(Beginning of Given records)
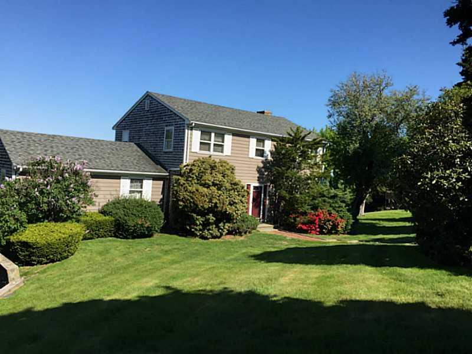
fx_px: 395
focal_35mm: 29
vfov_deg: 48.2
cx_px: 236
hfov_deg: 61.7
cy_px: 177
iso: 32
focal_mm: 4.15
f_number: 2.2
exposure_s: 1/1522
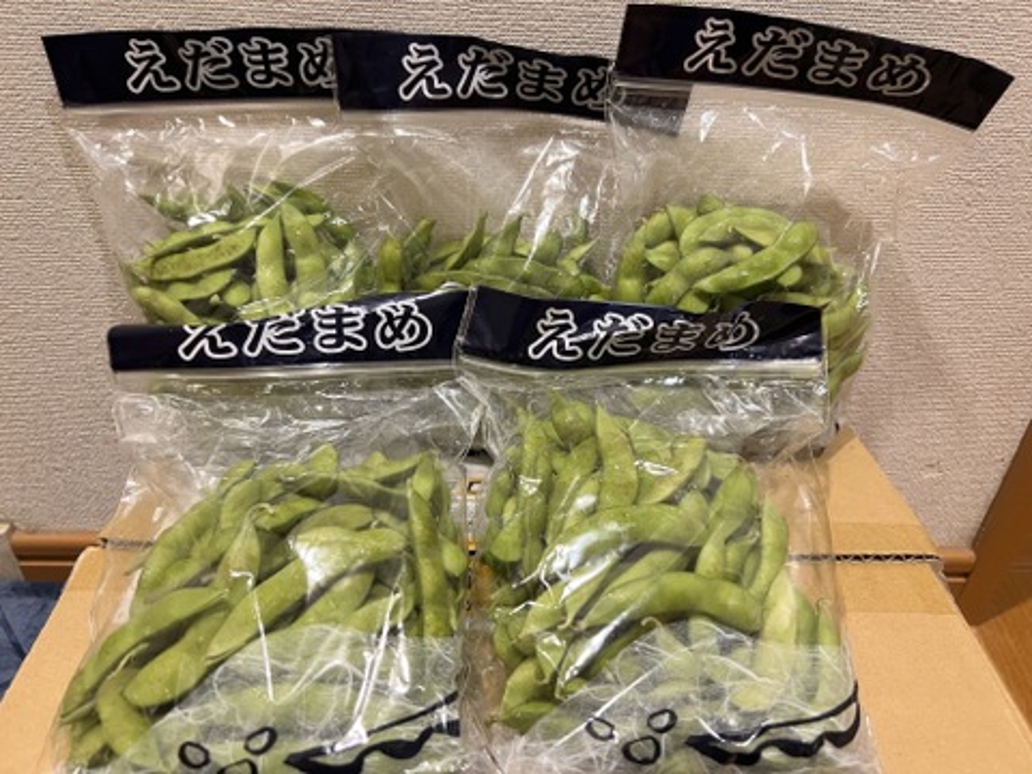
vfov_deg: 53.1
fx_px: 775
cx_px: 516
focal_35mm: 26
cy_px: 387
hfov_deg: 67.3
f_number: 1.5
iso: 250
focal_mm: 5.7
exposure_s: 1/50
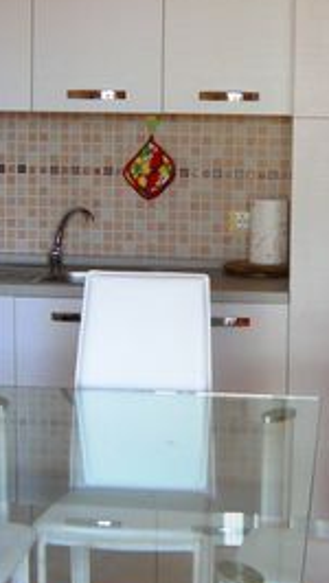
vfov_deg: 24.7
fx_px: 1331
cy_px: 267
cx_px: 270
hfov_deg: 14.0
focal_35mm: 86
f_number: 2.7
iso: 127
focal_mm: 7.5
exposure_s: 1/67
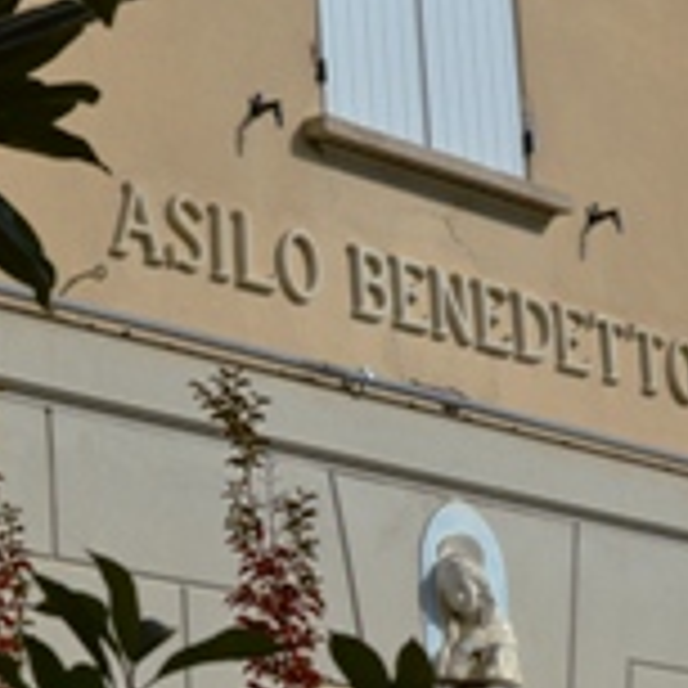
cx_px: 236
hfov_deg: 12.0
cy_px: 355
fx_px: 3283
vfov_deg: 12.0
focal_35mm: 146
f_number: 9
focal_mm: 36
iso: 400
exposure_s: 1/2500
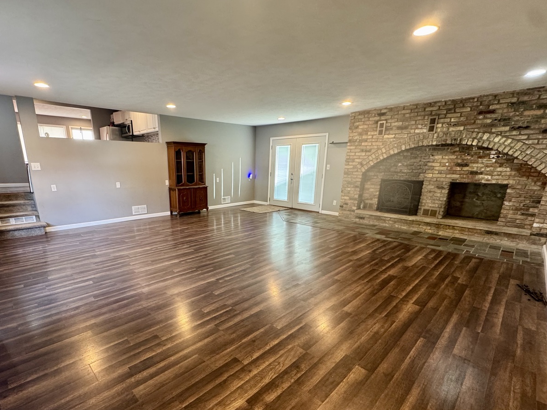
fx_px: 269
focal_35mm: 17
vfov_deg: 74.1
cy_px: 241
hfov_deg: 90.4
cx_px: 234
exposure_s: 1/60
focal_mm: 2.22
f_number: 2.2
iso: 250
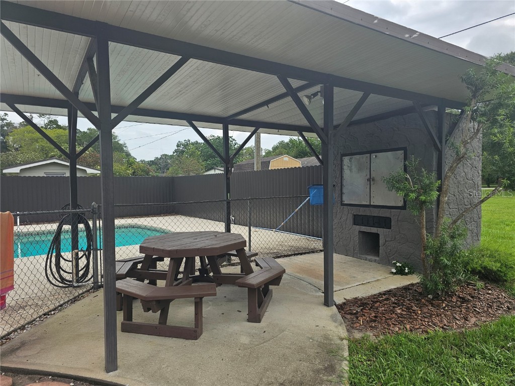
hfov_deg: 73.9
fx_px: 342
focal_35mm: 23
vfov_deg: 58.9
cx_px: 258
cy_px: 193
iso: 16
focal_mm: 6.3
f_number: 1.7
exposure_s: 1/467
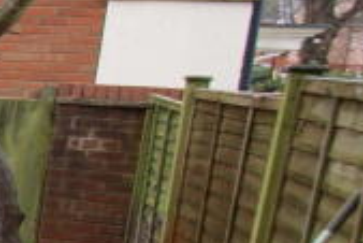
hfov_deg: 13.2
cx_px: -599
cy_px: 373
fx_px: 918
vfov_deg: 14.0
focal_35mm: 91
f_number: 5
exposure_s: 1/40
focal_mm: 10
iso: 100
(End of Given records)
▶ [Task item]: Copy each entry exactly as written. Pictures do not belong in the copy.

▶ [Task output]:
fx_px: 395
focal_35mm: 29
vfov_deg: 48.2
cx_px: 236
hfov_deg: 61.7
cy_px: 177
iso: 32
focal_mm: 4.15
f_number: 2.2
exposure_s: 1/1522
vfov_deg: 53.1
fx_px: 775
cx_px: 516
focal_35mm: 26
cy_px: 387
hfov_deg: 67.3
f_number: 1.5
iso: 250
focal_mm: 5.7
exposure_s: 1/50
vfov_deg: 24.7
fx_px: 1331
cy_px: 267
cx_px: 270
hfov_deg: 14.0
focal_35mm: 86
f_number: 2.7
iso: 127
focal_mm: 7.5
exposure_s: 1/67
cx_px: 236
hfov_deg: 12.0
cy_px: 355
fx_px: 3283
vfov_deg: 12.0
focal_35mm: 146
f_number: 9
focal_mm: 36
iso: 400
exposure_s: 1/2500
fx_px: 269
focal_35mm: 17
vfov_deg: 74.1
cy_px: 241
hfov_deg: 90.4
cx_px: 234
exposure_s: 1/60
focal_mm: 2.22
f_number: 2.2
iso: 250
hfov_deg: 73.9
fx_px: 342
focal_35mm: 23
vfov_deg: 58.9
cx_px: 258
cy_px: 193
iso: 16
focal_mm: 6.3
f_number: 1.7
exposure_s: 1/467
hfov_deg: 13.2
cx_px: -599
cy_px: 373
fx_px: 918
vfov_deg: 14.0
focal_35mm: 91
f_number: 5
exposure_s: 1/40
focal_mm: 10
iso: 100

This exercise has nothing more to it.